4 pm ET: The Greene Space presents WQXR’s Jeff Spurgeon hosting some of classical music’s brightest stars over the past decade. Revisit some of his highlights in a specially curated encore video stream. Performances by pianist Sir András Schiff, soprano Nadine Sierra and cellist Steven Isserlis. View here.

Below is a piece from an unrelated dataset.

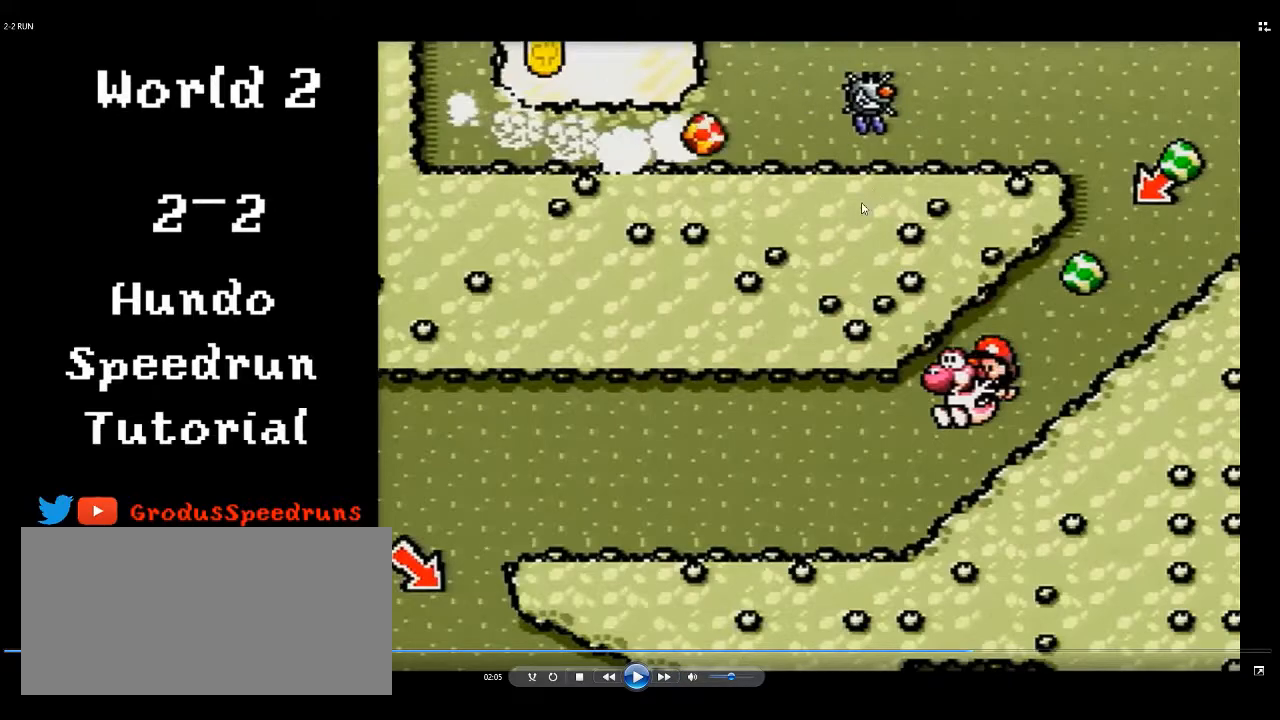
{"buttons": ["DPAD_LEFT"], "events": []}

5:30 pm ET: Live from Lincoln Center presents Reich/Reverberations: Double Sextet and Music for 18 Musicians. Conductor Brad Lubman leads Ensemble Signal in minimalist master Steve Reich’s Pulitzer Prize-winning Double Sextet and a landmark work from 1976. Recorded July 21, 2016 in the Appel Room. This performance was in honor of Steve Reich's 80th birthday that year, and a part of the 2016 Lincoln Center Festival. View here.

5:30 pm ET: Los Angeles Philharmonic presents its Centennial Celebration Gala, featuring Music Directors Gustavo Dudamel, Esa-Pekka Salonen, and Zubin Mehta. The concert airs on PBS Great Performances (check local listings) and the LA Phil is hosting a Facebook Live pre-show beginning an hour earlier, which will include a Q&A with a LA Phil musicians and additional content. Once the broadcast begins, the Facebook livestream converts to a watch party where viewers can chat with the host and other fans while watching the broadcast. View here.

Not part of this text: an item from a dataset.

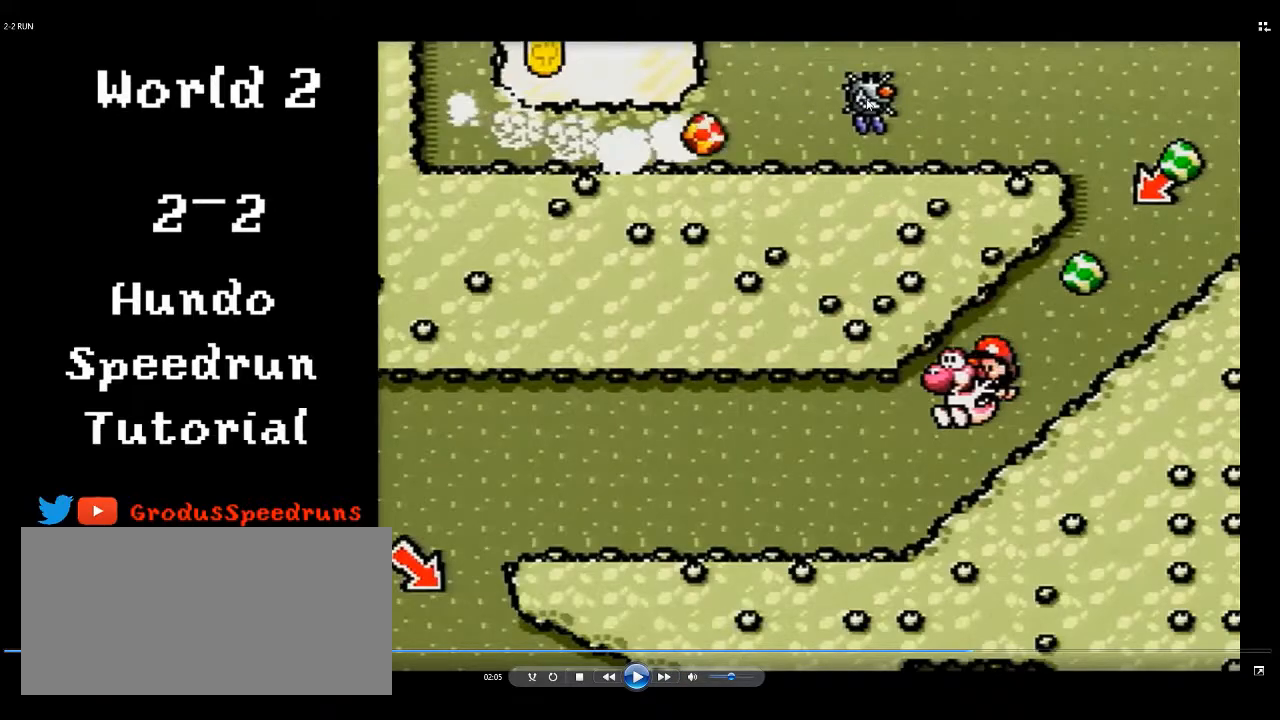
{"buttons": ["DPAD_LEFT"], "events": []}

7:30 pm ET: Nightly Met Opera Streams presents Puccini’s La Bohème. A “Viewers’ Choice” conducted by James Levine, starring Renata Scotto and Luciano Pavarotti. Transmitted live on March 15, 1977. Another little slice of operatic history **. View here and for 24 hours.

8 pm ET: New York City Ballet presents DSCH. Alexei Ratmansky’s Concerto DSCH, filmed on October 5, 2018. Featuring Sara Mearns, Tyler Angle, Ashley Bouder, Gonzalo Garcia, Joaquin De Luz. Introduced by Ratmansky. View on website, Facebook or YouTube until May 11.

Saturday, May 9

6 am ET: Staatsoper unter den Linden presents Staatskapelle Berlin & Daniel Barenboim in Bruckner Symphony No. 6 from the Philharmonie Berlin. Available free for 24 hours.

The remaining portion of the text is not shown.